I am quite honored by the offer, but your first D-Lev is much too pretty for me to hack on!  I think I need to be able to rearrange the controls and stuff too, which probably calls for a more flexible arrangement.

"If throwing together radically different configurations becomes a tedious build effort each time, there is a natural tendency to limit the scope of ideas and designs can start looking inbred, at least that's how it works for me.  This is sort of an extension of the discussion we had where I suggested that you shouldn't worry (at least initially) about how something would be built or limit the physical design by processes you are familiar with.  Think about how you want it to look and feel, and work backward from there."

That's how it works for me too.  And that's how it really should work for anyone serious about finding the best design.  I've said it (too) many times, but initial physical design should be "beautifully ugly" in that it facilitates and even encourages exploration.  Ideally, the thing should look like Swiss cheese by the time one is transferring to a final-ish enclosure (the design phase never really completely ends).

"I think that unless you have a lot of experience in the specific field of design or engineering that you really can't expect to successfully come up with ergonomic designs entirely in your head."

Agree 100%!  My main problem usually (whether it be for the case, software, or logic) is coming up with initial arrangements to riff off of.  One has to start somewhere, and one doesn't want the start to be enormously far away from the eventual end if one can help it, as things can easily become set in stone at any point, and traversing huge distances in the design space generally mean technical debt and other sorts of pain.  But my imagination is slow and largely subconscious, so I have to mull stuff over forever to move forward an inch.  The cabinet drawings I've been posting lately are just possible, though highly flawed, starting points.

Posted: 2/16/2020 4:37:00 PM
dewster

From: Northern NJ, USA

Joined: 2/17/2012

"i really like the monkey in the first video. i giggled so much and my friends too."  - xtheremin8

The monkey is fun but you have to carefully pick the songs.  I've sent those videos to a lot of friends & family and everyone seems to enjoy them.

"what is really essential is that the sound changes with the pitch. like in this video: https://youtu.be/Yo7I-qsNDMM"
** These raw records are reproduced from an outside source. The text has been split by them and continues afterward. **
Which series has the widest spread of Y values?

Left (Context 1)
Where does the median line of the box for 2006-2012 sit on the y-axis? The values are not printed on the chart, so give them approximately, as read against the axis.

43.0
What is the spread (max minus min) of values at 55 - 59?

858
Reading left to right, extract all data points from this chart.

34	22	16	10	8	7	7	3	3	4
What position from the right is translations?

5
That's a really great video!  Though I think a majority of what we hear in it is due to amplifier distortion, speaker mounting & resonance & overdrive, and room reflections.  Like plugging an electric guitar straight into the console sounds super thin and absolutely nothing like that same guitar through an open-backed amp in a room.  If one were to truly go after that RCA sound one might need an amp simulator to make it.
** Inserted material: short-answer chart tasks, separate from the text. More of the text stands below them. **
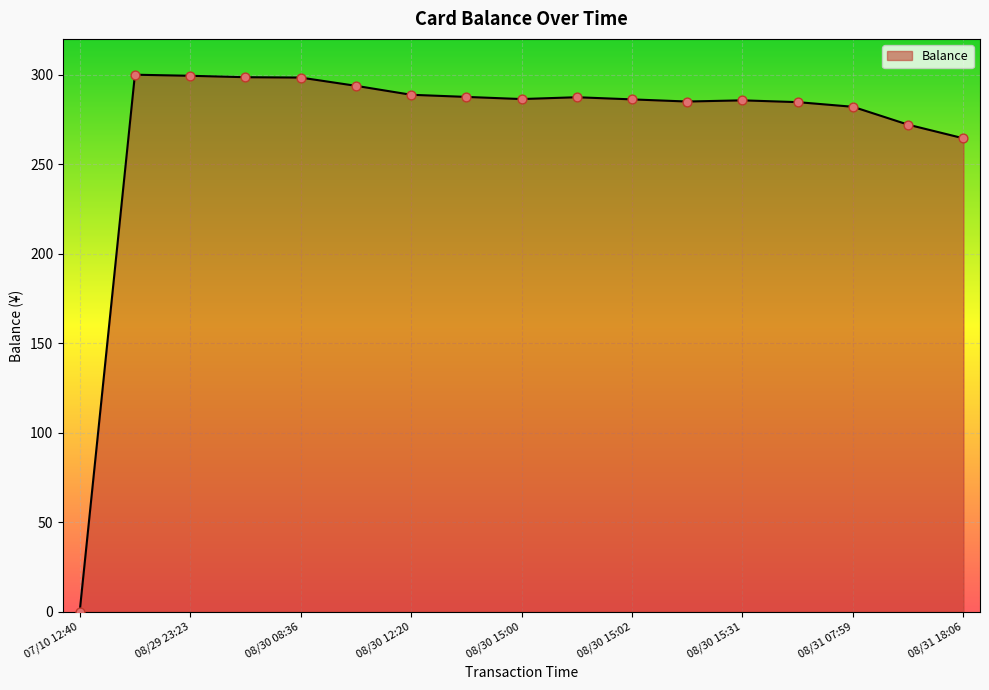

What is the difference between the maximum and minimum values?

300.0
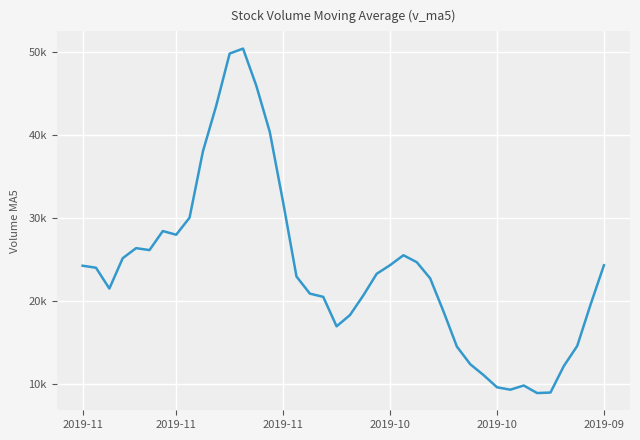

Does the chart have visible grid lines?

Yes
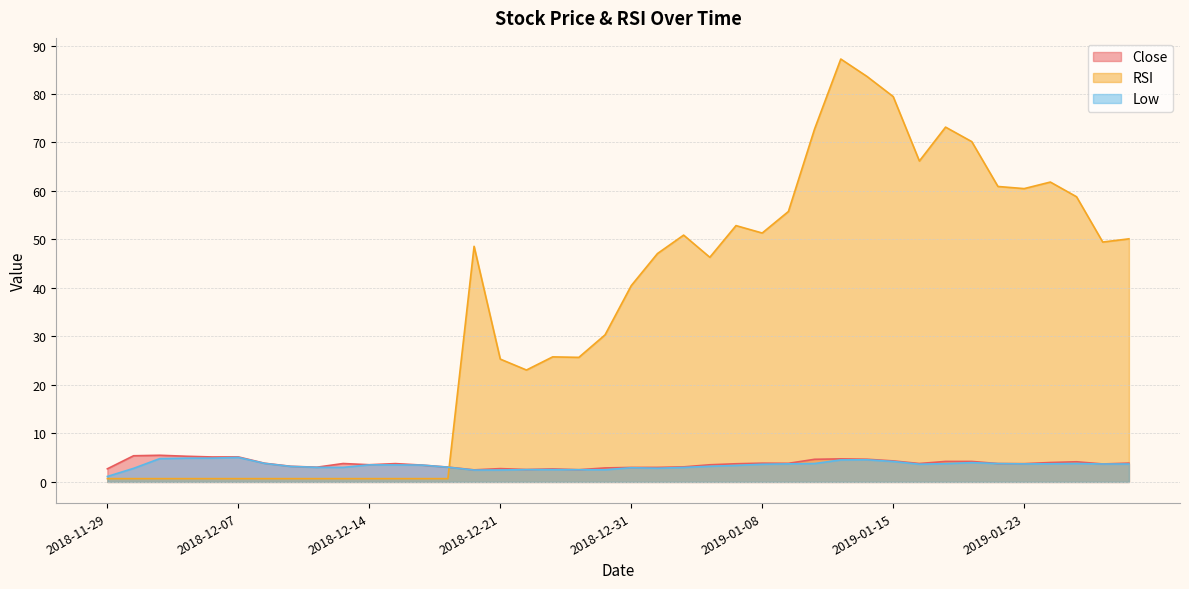

What is the label of the 13th point from the left?

2018-12-18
"and when it comes to constructional things: i know that it‘s a difficult thing, getting design and function together. not to forget the ergonomics, and also the visibility of the player. i mean, like with the theremin of celia sheen, wich is a bit a extreme example, but the player is in plain sight. that „making music without not much around you„ is half of the fun with theremins. also for the audience. i remember and miss the physical contact with the double bass i once had when playing theremin. it can make you feel like so nude."
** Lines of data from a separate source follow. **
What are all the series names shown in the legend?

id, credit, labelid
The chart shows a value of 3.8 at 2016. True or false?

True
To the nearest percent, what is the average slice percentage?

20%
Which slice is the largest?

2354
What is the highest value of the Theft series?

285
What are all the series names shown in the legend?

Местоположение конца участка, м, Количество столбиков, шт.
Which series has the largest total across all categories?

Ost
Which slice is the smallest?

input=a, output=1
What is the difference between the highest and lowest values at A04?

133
Yes, my vertical designs are in danger of hiding the performer, though I guess the podium designs of the past like the RCA do this too to some degree.

"whatever, i’m a traditional pitch-rodder. even if my avatar shows different. bytheway: the two alu-plates on my model are hinged and the brass-hinges are connected to the pcb. so much for my cleverness."

I never really mentally processed the Theremin in your avatar!  The curvyness of it all is quite attractive.